このCUVELに発注を決断するためには、なんらかの他企業との差異情報が必要であろう。
今のところは以下のような差異がある。

  1. ベトナムで教育が盛んな.NET系を利用する機会は少なく、オープンソースを一から教えているためオープンソースの理解度は他のベトナム企業よりも高い
  2. 日本人PMがいるため、詳細設計以下からしかやらないオフショア企業に比べ、作業範囲が広範である
  3. CUVELの社長はデザイナー出身であり、デザインチームもいるため、デザインとの一括発注が可能
  4. 日本に代理店があるため、煩雑で高価な海外振込み作業をショートカットすることも可能

おそらく運用上最も大きな点は[2]であり、[2]があるからこそオフショアに慣れていない企業でも発注が可能になるのだと思う。
よってキャッチフレーズは「go ahead, with us」。
一緒にオフショアの開発プロセスを学び、共に成熟していきましょうという意味である。


3に関してなども、設立から1年を経た今サンプル等の掲示もしやすく、外観的にも完成されたアプリケーションを構築しやすいという点から、こちらを契機に発注してくれる企業もある。

プロジェクト管理体制

基本的にはXPをベースにしたAgileによるプロジェクト管理モデルを採用しており、2週間に1回の反復リリースを軸とした現物を見せる手法をとっている。
Agileを採用した理由はいくつかあるが、最大の理由は意思疎通の問題を克服するためである。
オフショアというものは現実的に、思った通りのものを作らせることが非常に難しい。
簡単な操作でバグが出る、速度が遅い、納期が遅れるといった問題はもちろん、仕様書の誤読または未読による仕様の食い違い等も発生しやすい。
ではウォーターフォール的な単一のリリースではなく、複数回のリリースを行なう事で現物を見ての品質チェック、進捗チェック、仕様チェックなどをしていただくのが最も確実であろうという配慮である。


もっとも、Agileについては発注側にも慣れが必要であるため、強い客先要望が無い限りはあくまでもAgile適用は段階的に行なう事で客先にもなれる時間を与え、より上手なオフショア活用を促進するという手法をとっている。
この辺りも、信念はキャッチフレーズに通ずる。

教育体制

文化的な差異や、業務についての理解不足を克服するため、CUVELではまず入社後の新入社員全てに対して一ヶ月間の研修を行なっている。
研修の内容は、50ページ強のマニュアルを用いた業務講習、専用システムを用いたWebプログラミング実習、総仕上げとしてのプロジェクト実践の三部構成となっている。
業務講習マニュアルは日本語、ベトナム語共に用意されているが、勉強をした社員が他の社員に対して発表するという特殊なやり方を用いている。

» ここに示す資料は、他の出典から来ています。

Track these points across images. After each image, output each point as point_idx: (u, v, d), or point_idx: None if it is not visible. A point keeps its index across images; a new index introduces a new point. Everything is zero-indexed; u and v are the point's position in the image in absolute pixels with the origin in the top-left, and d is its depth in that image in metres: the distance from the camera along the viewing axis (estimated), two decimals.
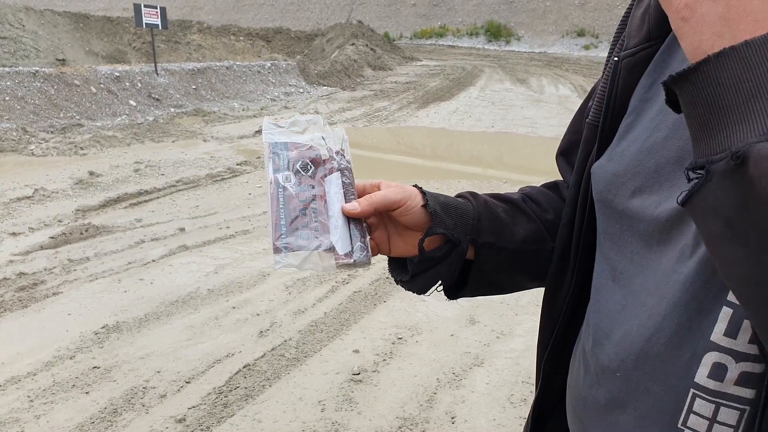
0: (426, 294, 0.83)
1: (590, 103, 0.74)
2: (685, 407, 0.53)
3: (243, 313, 3.44)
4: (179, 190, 5.82)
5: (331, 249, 0.71)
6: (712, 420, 0.51)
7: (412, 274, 0.79)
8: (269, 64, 13.92)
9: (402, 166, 7.19)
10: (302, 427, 2.51)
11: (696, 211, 0.42)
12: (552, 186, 0.91)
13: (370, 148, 8.01)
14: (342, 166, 0.78)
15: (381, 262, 3.61)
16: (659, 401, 0.55)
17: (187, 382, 2.78)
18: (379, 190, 0.78)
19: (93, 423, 2.48)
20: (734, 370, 0.50)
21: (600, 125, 0.68)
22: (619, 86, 0.65)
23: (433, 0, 36.88)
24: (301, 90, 13.52)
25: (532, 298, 3.63)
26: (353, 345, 3.13)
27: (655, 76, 0.62)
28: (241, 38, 20.65)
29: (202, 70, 12.15)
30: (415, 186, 0.79)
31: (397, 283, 0.83)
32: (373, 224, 0.80)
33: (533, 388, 2.80)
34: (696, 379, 0.52)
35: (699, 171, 0.40)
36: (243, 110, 11.04)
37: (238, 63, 13.51)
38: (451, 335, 3.25)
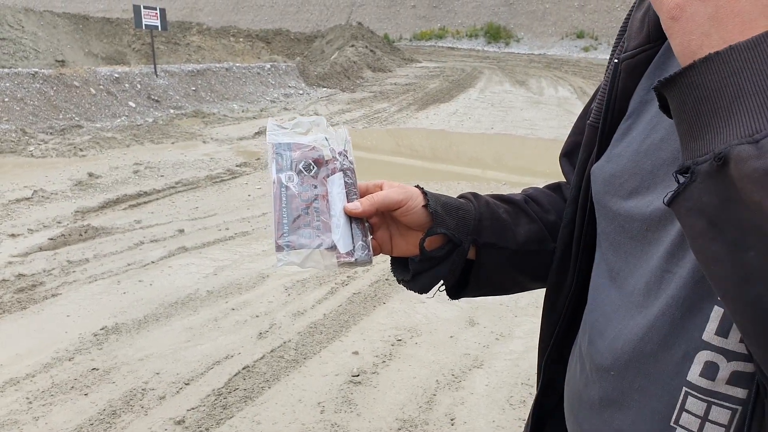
0: (427, 294, 0.84)
1: (592, 105, 0.75)
2: (678, 405, 0.53)
3: (242, 315, 3.43)
4: (178, 192, 5.81)
5: (333, 248, 0.71)
6: (704, 418, 0.51)
7: (413, 273, 0.79)
8: (269, 66, 13.92)
9: (401, 167, 7.19)
10: (301, 428, 2.50)
11: (680, 211, 0.43)
12: (555, 187, 0.91)
13: (369, 150, 8.01)
14: (345, 166, 0.78)
15: (381, 264, 3.61)
16: (652, 399, 0.55)
17: (186, 384, 2.77)
18: (382, 190, 0.78)
19: (92, 425, 2.48)
20: (726, 369, 0.50)
21: (600, 127, 0.68)
22: (619, 88, 0.66)
23: (432, 2, 36.92)
24: (301, 91, 13.52)
25: (532, 300, 3.63)
26: (352, 347, 3.12)
27: (653, 78, 0.62)
28: (241, 40, 20.66)
29: (201, 71, 12.15)
30: (417, 186, 0.80)
31: (399, 283, 0.84)
32: (375, 224, 0.80)
33: (533, 390, 2.81)
34: (688, 378, 0.52)
35: (686, 173, 0.41)
36: (242, 112, 11.04)
37: (237, 64, 13.52)
38: (451, 337, 3.24)
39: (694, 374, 0.52)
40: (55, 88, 9.29)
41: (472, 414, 2.60)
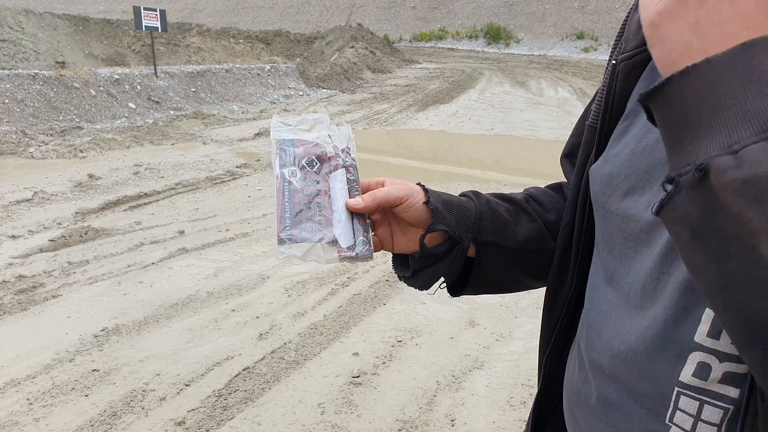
0: (428, 291, 0.84)
1: (592, 106, 0.76)
2: (671, 404, 0.54)
3: (242, 316, 3.43)
4: (179, 193, 5.82)
5: (334, 242, 0.72)
6: (697, 417, 0.52)
7: (413, 269, 0.81)
8: (269, 67, 13.93)
9: (402, 168, 7.19)
10: (302, 429, 2.50)
11: (667, 221, 0.44)
12: (556, 187, 0.92)
13: (369, 151, 8.02)
14: (347, 163, 0.79)
15: (381, 265, 3.62)
16: (646, 398, 0.56)
17: (186, 385, 2.77)
18: (383, 187, 0.79)
19: (92, 426, 2.48)
20: (718, 369, 0.51)
21: (598, 127, 0.69)
22: (617, 89, 0.67)
23: (432, 3, 36.95)
24: (301, 93, 13.53)
25: (532, 301, 3.63)
26: (353, 348, 3.13)
27: (651, 79, 0.63)
28: (241, 41, 20.67)
29: (201, 72, 12.16)
30: (419, 184, 0.81)
31: (400, 279, 0.85)
32: (377, 221, 0.81)
33: (533, 391, 2.82)
34: (681, 378, 0.53)
35: (671, 183, 0.42)
36: (242, 113, 11.05)
37: (237, 66, 13.53)
38: (451, 338, 3.25)
39: (687, 374, 0.53)
40: (55, 90, 9.30)
41: (472, 415, 2.60)
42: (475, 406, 2.66)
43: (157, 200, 5.57)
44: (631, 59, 0.65)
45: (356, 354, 3.07)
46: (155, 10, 11.53)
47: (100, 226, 4.77)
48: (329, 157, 0.78)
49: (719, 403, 0.51)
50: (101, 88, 9.98)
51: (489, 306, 3.56)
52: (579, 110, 11.68)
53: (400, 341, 3.20)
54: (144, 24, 11.27)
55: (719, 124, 0.38)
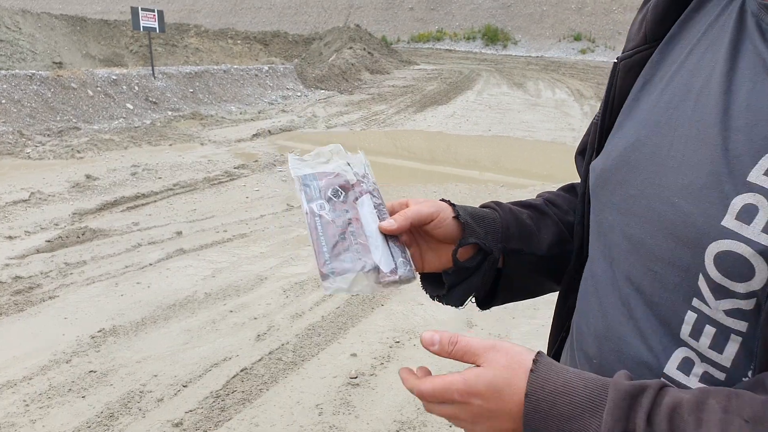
0: (462, 307, 0.85)
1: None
2: None
3: (240, 317, 3.43)
4: (176, 194, 5.81)
5: (376, 268, 0.72)
6: None
7: (449, 286, 0.81)
8: (267, 68, 13.93)
9: (399, 169, 7.20)
10: (300, 431, 2.50)
11: None
12: (569, 188, 0.94)
13: (367, 152, 7.96)
14: (370, 188, 0.80)
15: None
16: None
17: (184, 386, 2.77)
18: (408, 207, 0.79)
19: (89, 427, 2.47)
20: (699, 367, 0.56)
21: (599, 124, 0.72)
22: (617, 87, 0.69)
23: (430, 4, 36.99)
24: (299, 93, 13.53)
25: (529, 302, 3.63)
26: (351, 349, 3.12)
27: (647, 76, 0.66)
28: (239, 42, 20.66)
29: (199, 73, 12.15)
30: (443, 200, 0.81)
31: (434, 299, 0.85)
32: (405, 242, 0.80)
33: None
34: (665, 370, 0.57)
35: None
36: (240, 114, 11.04)
37: (235, 66, 13.52)
38: None
39: (671, 368, 0.56)
40: (52, 90, 9.28)
41: None
42: None
43: (155, 201, 5.57)
44: (630, 58, 0.68)
45: (354, 355, 3.06)
46: (153, 11, 11.52)
47: (98, 226, 4.76)
48: (352, 185, 0.79)
49: None
50: (99, 88, 9.97)
51: None
52: (576, 111, 11.70)
53: (398, 342, 3.20)
54: (142, 24, 11.26)
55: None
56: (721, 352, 0.54)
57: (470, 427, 0.58)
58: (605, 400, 0.51)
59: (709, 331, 0.54)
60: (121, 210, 5.27)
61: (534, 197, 0.92)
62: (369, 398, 2.72)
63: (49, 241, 4.38)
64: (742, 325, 0.52)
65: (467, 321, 3.43)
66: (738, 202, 0.51)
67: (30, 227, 4.72)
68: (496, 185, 6.38)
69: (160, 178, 6.34)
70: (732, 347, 0.53)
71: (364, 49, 18.96)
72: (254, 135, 8.83)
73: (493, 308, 0.89)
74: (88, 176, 6.19)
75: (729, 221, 0.51)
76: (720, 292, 0.52)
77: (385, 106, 12.16)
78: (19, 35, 14.67)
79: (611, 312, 0.64)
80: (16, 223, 4.80)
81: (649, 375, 0.58)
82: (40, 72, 9.72)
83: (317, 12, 39.83)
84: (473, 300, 0.87)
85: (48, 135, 8.14)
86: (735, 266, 0.51)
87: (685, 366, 0.56)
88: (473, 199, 5.87)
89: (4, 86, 8.77)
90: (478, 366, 0.58)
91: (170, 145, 8.05)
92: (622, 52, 0.70)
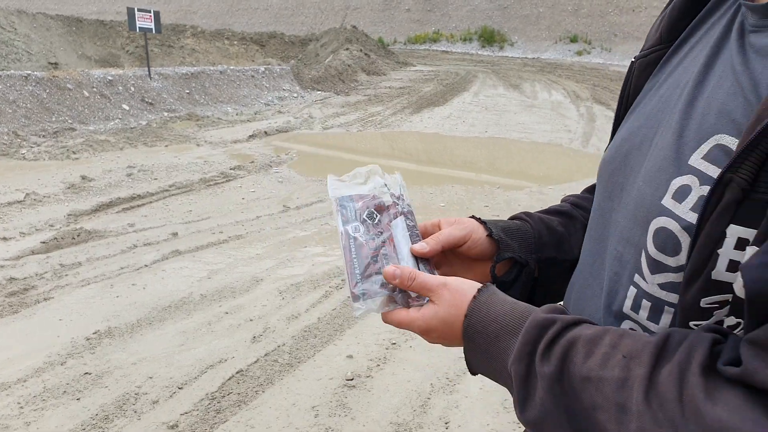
0: None
1: None
2: None
3: (236, 319, 3.42)
4: (172, 195, 5.79)
5: (406, 291, 0.74)
6: None
7: None
8: (263, 69, 13.92)
9: (396, 170, 7.18)
10: None
11: None
12: (592, 188, 0.97)
13: (364, 153, 8.02)
14: (404, 210, 0.81)
15: None
16: None
17: (179, 388, 2.76)
18: (440, 228, 0.83)
19: (84, 430, 2.46)
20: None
21: (614, 120, 0.77)
22: (632, 85, 0.74)
23: (427, 5, 37.03)
24: (295, 94, 13.52)
25: None
26: (347, 350, 3.12)
27: (660, 75, 0.70)
28: (235, 43, 20.63)
29: (195, 74, 12.13)
30: (472, 217, 0.84)
31: None
32: (437, 262, 0.83)
33: None
34: None
35: None
36: (237, 115, 11.02)
37: (231, 67, 13.50)
38: None
39: (624, 328, 0.62)
40: (47, 91, 9.25)
41: (466, 417, 2.60)
42: (469, 409, 2.66)
43: (151, 202, 5.55)
44: (646, 57, 0.73)
45: (350, 356, 3.06)
46: (149, 12, 11.49)
47: (93, 228, 4.74)
48: (387, 207, 0.81)
49: None
50: (94, 89, 9.93)
51: None
52: (572, 113, 11.73)
53: (394, 344, 3.20)
54: (138, 25, 11.24)
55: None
56: (657, 323, 0.60)
57: (433, 341, 0.71)
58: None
59: (646, 304, 0.60)
60: (117, 211, 5.26)
61: (560, 202, 0.96)
62: (365, 400, 2.71)
63: (44, 243, 4.36)
64: (674, 298, 0.58)
65: None
66: (677, 182, 0.56)
67: (25, 228, 4.70)
68: (492, 187, 6.39)
69: (155, 179, 6.33)
70: (666, 318, 0.59)
71: (361, 50, 18.96)
72: (250, 136, 8.81)
73: None
74: (83, 177, 6.17)
75: (667, 200, 0.57)
76: (655, 266, 0.58)
77: (382, 107, 12.17)
78: (14, 36, 14.61)
79: (586, 292, 0.72)
80: (11, 224, 4.78)
81: None
82: (35, 72, 9.68)
83: (314, 13, 39.82)
84: None
85: (43, 136, 8.11)
86: (667, 241, 0.56)
87: None
88: (469, 200, 5.87)
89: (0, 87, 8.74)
90: (432, 302, 0.68)
91: (166, 146, 8.04)
92: (640, 52, 0.75)
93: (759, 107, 0.49)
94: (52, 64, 14.44)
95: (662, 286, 0.58)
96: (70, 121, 8.99)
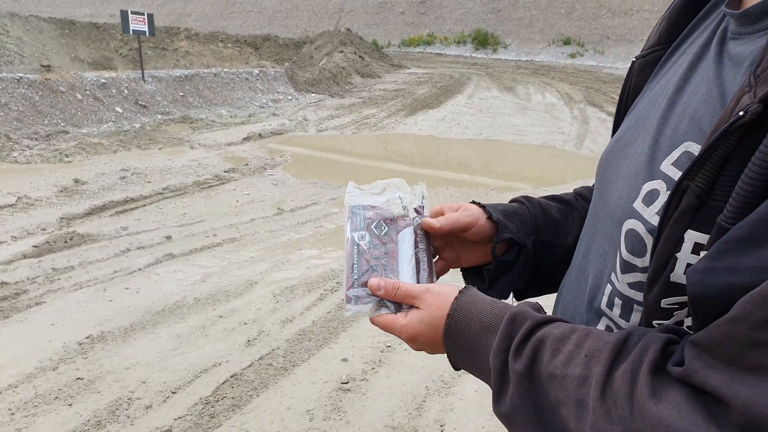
0: (506, 298, 0.91)
1: None
2: None
3: (230, 323, 3.40)
4: (166, 198, 5.77)
5: (398, 304, 0.76)
6: None
7: (489, 281, 0.89)
8: (257, 71, 13.89)
9: (391, 173, 7.19)
10: None
11: None
12: None
13: (358, 156, 8.01)
14: (417, 222, 0.84)
15: None
16: None
17: (173, 393, 2.74)
18: (443, 213, 0.87)
19: None
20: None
21: (614, 119, 0.79)
22: (632, 84, 0.76)
23: (421, 8, 37.10)
24: (290, 97, 13.50)
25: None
26: (342, 353, 3.11)
27: (656, 76, 0.72)
28: (229, 45, 20.59)
29: (189, 77, 12.10)
30: (473, 202, 0.88)
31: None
32: (440, 246, 0.89)
33: None
34: None
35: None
36: (231, 117, 10.99)
37: (225, 70, 13.47)
38: None
39: (591, 327, 0.65)
40: (40, 94, 9.19)
41: (461, 420, 2.60)
42: (464, 411, 2.65)
43: (144, 205, 5.52)
44: (645, 57, 0.74)
45: (345, 360, 3.05)
46: (143, 14, 11.45)
47: (86, 231, 4.71)
48: (396, 219, 0.84)
49: None
50: (87, 92, 9.89)
51: None
52: (566, 115, 11.76)
53: (389, 346, 3.19)
54: (131, 28, 11.19)
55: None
56: (628, 320, 0.63)
57: (418, 348, 0.74)
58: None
59: (618, 302, 0.63)
60: (110, 214, 5.23)
61: (569, 192, 0.99)
62: (360, 403, 2.70)
63: (36, 247, 4.32)
64: (641, 297, 0.60)
65: None
66: (647, 186, 0.58)
67: (16, 232, 4.66)
68: (486, 189, 6.39)
69: (149, 182, 6.30)
70: (635, 316, 0.62)
71: (355, 52, 18.97)
72: (245, 139, 8.79)
73: None
74: (76, 180, 6.13)
75: (637, 203, 0.59)
76: (626, 266, 0.61)
77: (376, 109, 12.17)
78: (6, 38, 14.53)
79: (575, 286, 0.74)
80: (3, 228, 4.74)
81: None
82: (27, 75, 9.63)
83: (308, 16, 39.82)
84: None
85: (35, 139, 8.05)
86: (635, 243, 0.59)
87: (608, 330, 0.65)
88: (464, 202, 5.87)
89: None
90: (417, 308, 0.70)
91: (160, 148, 8.00)
92: (641, 51, 0.76)
93: (719, 116, 0.50)
94: (44, 66, 14.37)
95: (631, 285, 0.61)
96: (62, 124, 8.94)
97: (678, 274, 0.53)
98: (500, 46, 32.33)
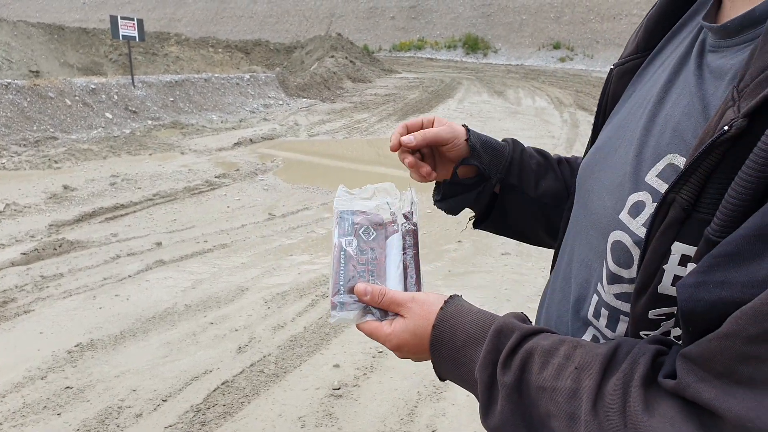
0: (455, 215, 0.98)
1: None
2: None
3: (221, 329, 3.39)
4: (156, 204, 5.74)
5: (384, 312, 0.76)
6: None
7: (443, 195, 0.94)
8: (248, 76, 13.87)
9: (382, 177, 7.19)
10: None
11: None
12: None
13: (350, 160, 8.02)
14: (405, 228, 0.84)
15: None
16: None
17: (163, 401, 2.72)
18: (433, 125, 0.90)
19: None
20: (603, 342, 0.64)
21: (593, 126, 0.80)
22: (611, 92, 0.76)
23: (411, 13, 37.24)
24: (281, 102, 13.49)
25: (511, 308, 3.64)
26: (333, 359, 3.10)
27: (635, 84, 0.72)
28: (220, 50, 20.55)
29: (180, 82, 12.06)
30: (464, 126, 0.91)
31: (435, 204, 0.99)
32: (426, 153, 0.94)
33: None
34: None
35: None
36: (221, 122, 10.97)
37: (216, 75, 13.44)
38: None
39: (579, 338, 0.65)
40: (28, 99, 9.13)
41: (453, 425, 2.60)
42: (456, 416, 2.65)
43: (134, 211, 5.49)
44: (624, 65, 0.74)
45: (337, 366, 3.04)
46: (132, 19, 11.41)
47: (75, 238, 4.67)
48: (385, 224, 0.84)
49: None
50: (77, 97, 9.83)
51: None
52: (556, 119, 11.84)
53: (381, 352, 3.19)
54: (121, 33, 11.15)
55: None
56: (614, 330, 0.63)
57: (403, 357, 0.73)
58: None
59: (605, 312, 0.64)
60: (100, 221, 5.19)
61: (556, 153, 1.01)
62: (352, 409, 2.70)
63: (24, 254, 4.29)
64: (628, 307, 0.60)
65: None
66: (633, 198, 0.58)
67: (4, 239, 4.62)
68: None
69: (139, 188, 6.26)
70: (622, 326, 0.62)
71: (346, 57, 19.00)
72: (235, 144, 8.77)
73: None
74: (65, 187, 6.09)
75: (623, 215, 0.59)
76: (612, 277, 0.61)
77: (368, 114, 12.19)
78: None
79: (557, 295, 0.75)
80: None
81: None
82: (16, 81, 9.55)
83: (298, 21, 39.84)
84: (471, 220, 1.00)
85: (24, 145, 7.99)
86: (622, 254, 0.59)
87: (595, 341, 0.66)
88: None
89: None
90: (402, 316, 0.70)
91: (150, 154, 7.97)
92: (619, 59, 0.77)
93: (703, 129, 0.51)
94: (33, 72, 14.27)
95: (618, 296, 0.61)
96: (51, 129, 8.88)
97: (665, 286, 0.53)
98: (490, 51, 32.50)
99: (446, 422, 2.61)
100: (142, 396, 2.75)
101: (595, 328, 0.66)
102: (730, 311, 0.44)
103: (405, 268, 0.79)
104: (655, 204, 0.55)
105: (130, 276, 4.06)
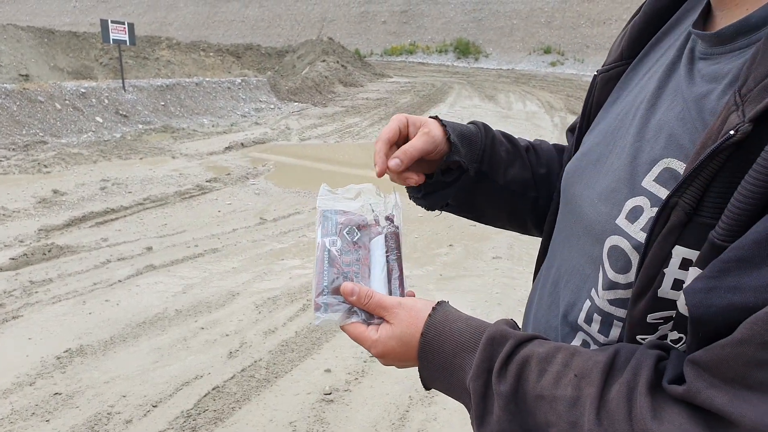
0: (434, 210, 0.96)
1: None
2: None
3: (212, 334, 3.38)
4: (147, 209, 5.71)
5: (369, 314, 0.75)
6: None
7: (424, 192, 0.91)
8: (239, 81, 13.86)
9: (374, 181, 7.19)
10: None
11: None
12: (560, 148, 1.00)
13: (342, 164, 8.02)
14: (388, 231, 0.83)
15: None
16: None
17: (153, 406, 2.71)
18: (407, 128, 0.86)
19: None
20: (594, 347, 0.65)
21: (576, 132, 0.80)
22: (595, 98, 0.76)
23: (402, 17, 37.36)
24: (272, 106, 13.48)
25: (502, 313, 3.66)
26: (325, 364, 3.10)
27: (620, 91, 0.72)
28: (211, 54, 20.52)
29: (171, 86, 12.02)
30: (435, 118, 0.88)
31: (411, 199, 0.96)
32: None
33: None
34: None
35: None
36: (213, 126, 10.94)
37: (207, 79, 13.42)
38: None
39: (576, 345, 0.65)
40: (18, 104, 9.06)
41: (444, 429, 2.60)
42: (447, 421, 2.66)
43: (125, 216, 5.46)
44: (608, 72, 0.75)
45: (328, 370, 3.04)
46: (123, 23, 11.37)
47: (65, 243, 4.64)
48: (369, 226, 0.82)
49: None
50: (67, 101, 9.77)
51: None
52: (547, 123, 11.91)
53: (372, 357, 3.19)
54: (111, 37, 11.10)
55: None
56: (607, 336, 0.63)
57: (388, 364, 0.72)
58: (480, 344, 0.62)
59: (597, 318, 0.63)
60: (90, 225, 5.16)
61: (526, 140, 1.00)
62: (343, 414, 2.69)
63: (13, 259, 4.25)
64: (622, 312, 0.60)
65: None
66: (630, 203, 0.59)
67: None
68: None
69: (130, 192, 6.23)
70: (615, 331, 0.62)
71: (338, 61, 19.02)
72: (227, 148, 8.75)
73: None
74: (55, 191, 6.04)
75: (621, 220, 0.59)
76: (608, 283, 0.61)
77: (359, 118, 12.20)
78: None
79: (545, 300, 0.75)
80: None
81: None
82: (5, 85, 9.49)
83: (290, 25, 39.85)
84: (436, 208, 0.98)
85: (13, 149, 7.93)
86: (619, 259, 0.59)
87: (585, 345, 0.66)
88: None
89: None
90: (388, 322, 0.69)
91: (141, 158, 7.93)
92: (602, 66, 0.77)
93: (704, 135, 0.51)
94: (23, 76, 14.17)
95: (612, 302, 0.61)
96: (41, 134, 8.82)
97: (665, 290, 0.53)
98: (481, 55, 32.66)
99: (437, 426, 2.62)
100: (132, 402, 2.74)
101: (586, 333, 0.65)
102: (741, 316, 0.43)
103: (389, 271, 0.78)
104: (654, 208, 0.55)
105: (120, 281, 4.04)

一章であれば一章を担当する社員を二人決め、その二人が残りの社員に対して一章の内容を発表するというやり方である。


研修完了後は基本的にOJTベースとなる。
日本で多用される名ばかりOJTと同じと思われないよう補足しておくと、まず社員のスキルシート整備を行い、スキルシートを元にしたカウンセリングを行い、その2点を合わせた育成計画の立案を行い、育成計画に基づいた仕事に社員をアサインしていくというやり方をとっている。


教育体制についてはおいおい触れていく機会もあると思われるので、本日はこのくらいにしておく。

まとめ

という辺りでCUVELの自己紹介を終えておく。
まだまだ二年目に突入したばかりの企業で完成しきってはいないが、それを補って余りあるメリットを提供出来るように尽力している次第である。
今後はその尽力っぷりを、Blogを通して書き綴っていこうと思う。